Jackups Ronald, Liang Jie
Dept. of Bioeng., Illinois Univ., Chicago, IL 60607-7052, USA.
Conf Proc IEEE Eng Med Biol Soc. 2006;2006:3470-3. doi: 10.1109/IEMBS.2006.259727.
Motifs are over-represented sequence or spatial patterns appearing in proteins.
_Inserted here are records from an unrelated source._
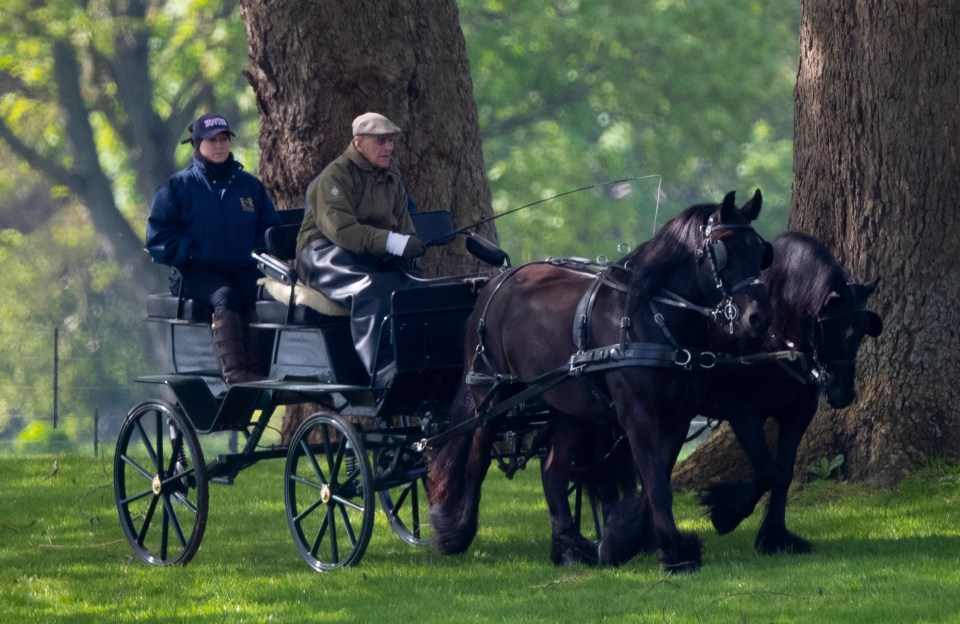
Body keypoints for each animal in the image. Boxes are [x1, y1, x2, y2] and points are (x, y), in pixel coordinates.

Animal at [428, 191, 772, 576]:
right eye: (725, 252)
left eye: (761, 251)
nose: (759, 317)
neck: (651, 316)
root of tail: (498, 281)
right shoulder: (639, 415)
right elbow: (656, 483)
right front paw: (674, 552)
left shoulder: (677, 417)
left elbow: (657, 480)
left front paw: (623, 540)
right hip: (491, 395)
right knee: (476, 462)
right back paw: (456, 533)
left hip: (568, 408)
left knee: (553, 472)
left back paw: (568, 547)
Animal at [692, 232, 880, 552]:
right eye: (829, 329)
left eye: (861, 331)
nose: (842, 394)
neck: (775, 339)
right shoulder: (741, 411)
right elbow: (768, 472)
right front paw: (726, 513)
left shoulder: (797, 414)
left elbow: (783, 474)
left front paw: (775, 536)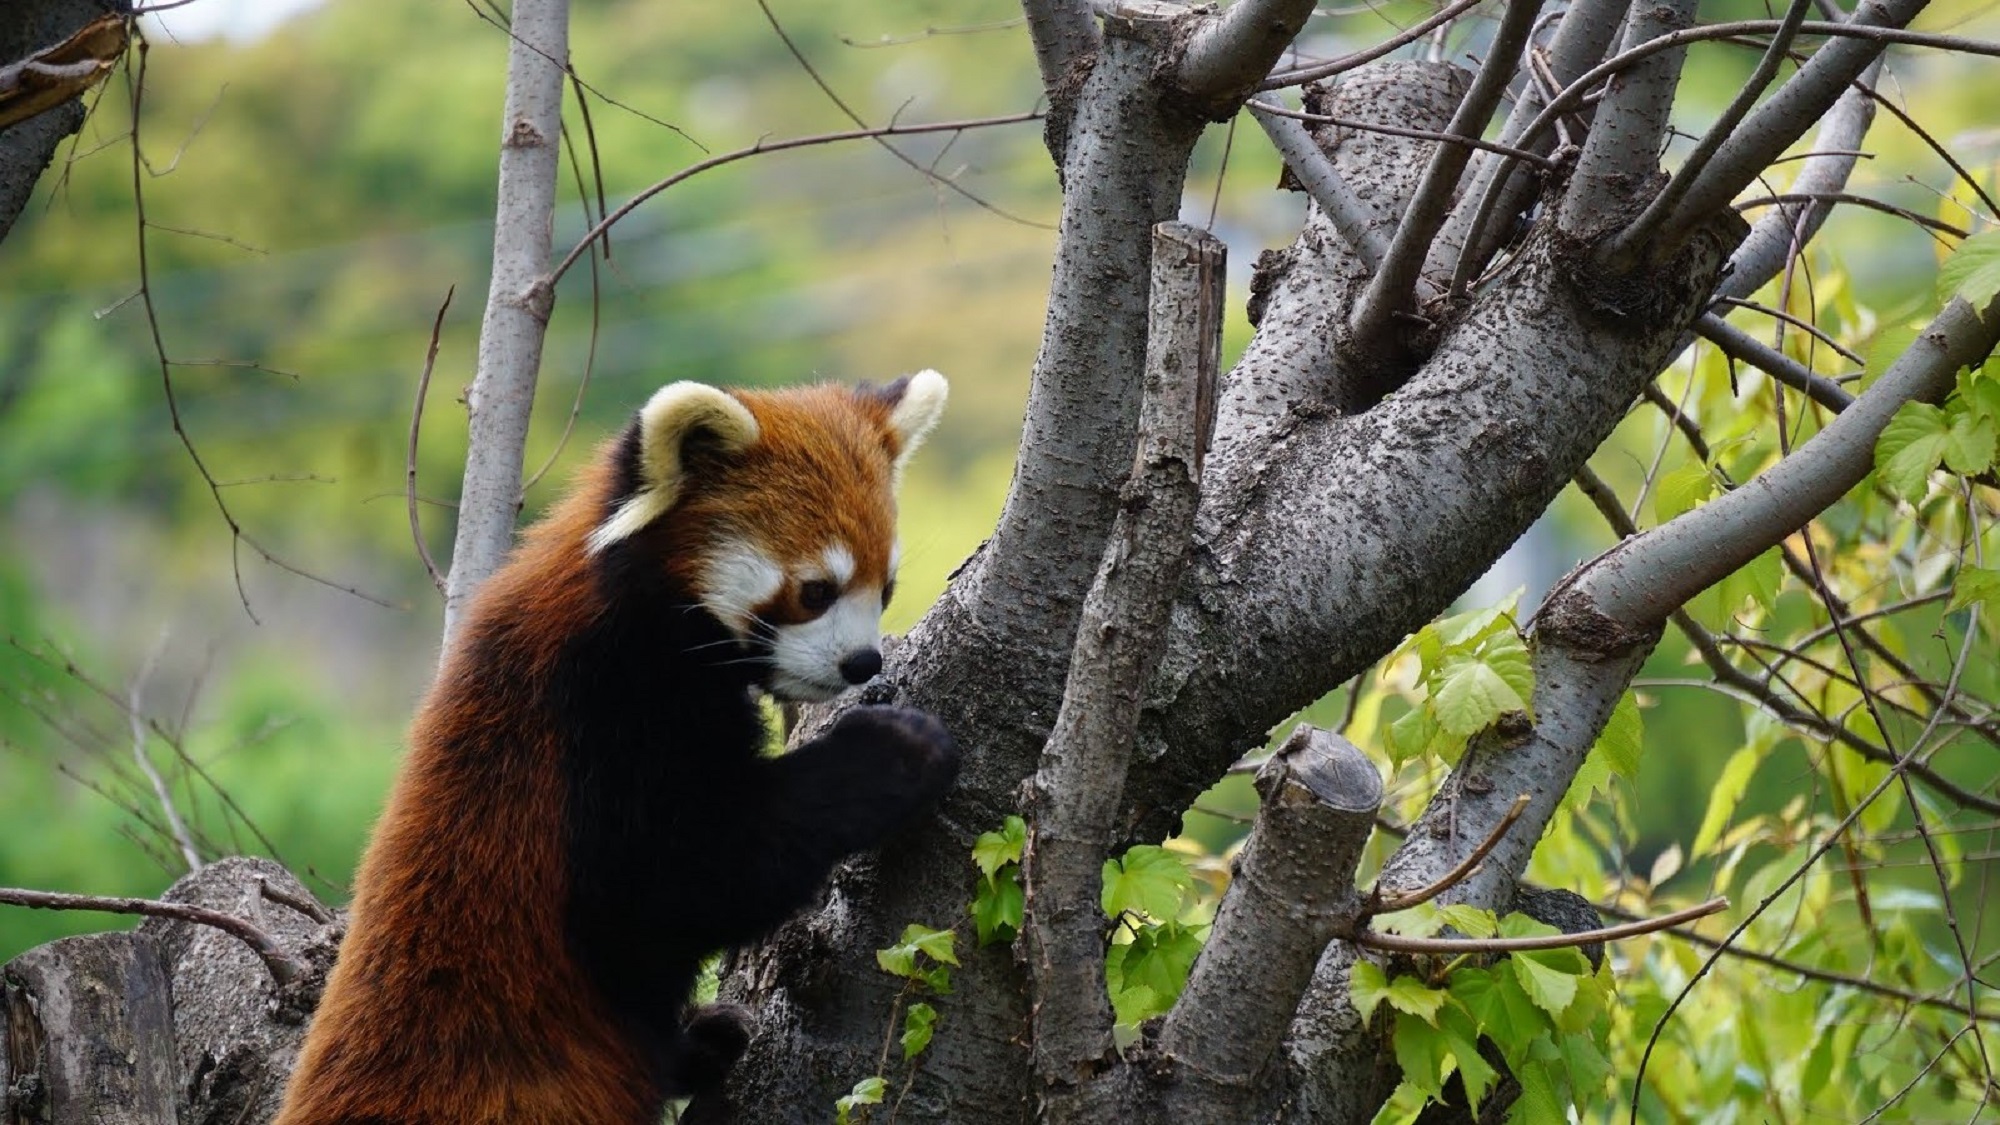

They often play important roles in maintaining protein stability and in facilitating protein functions. When motifs are located in short sequence fragments, as in transmembrane domains that are only 10-20 residues in length, and when there is only very limited data, it is difficult to identify motifs. In this study, we develop combinatorial models for assessing statistically significant sequence and spatial patterns. We show our method can uncover previously unknown sequence and spatial motifs in beta-barrel membrane proteins.
基序是蛋白质中出现的过度呈现的序列或空间模式。它们在维持蛋白质稳定性和促进蛋白质功能方面通常发挥重要作用。当基序位于短序列片段中时,如长度仅为10 - 20个残基的跨膜结构域,并且数据非常有限时,很难识别基序。在本研究中,我们开发了组合模型来评估具有统计学意义的序列和空间模式。我们表明我们的方法可以揭示β-桶状膜蛋白中以前未知的序列和空间基序。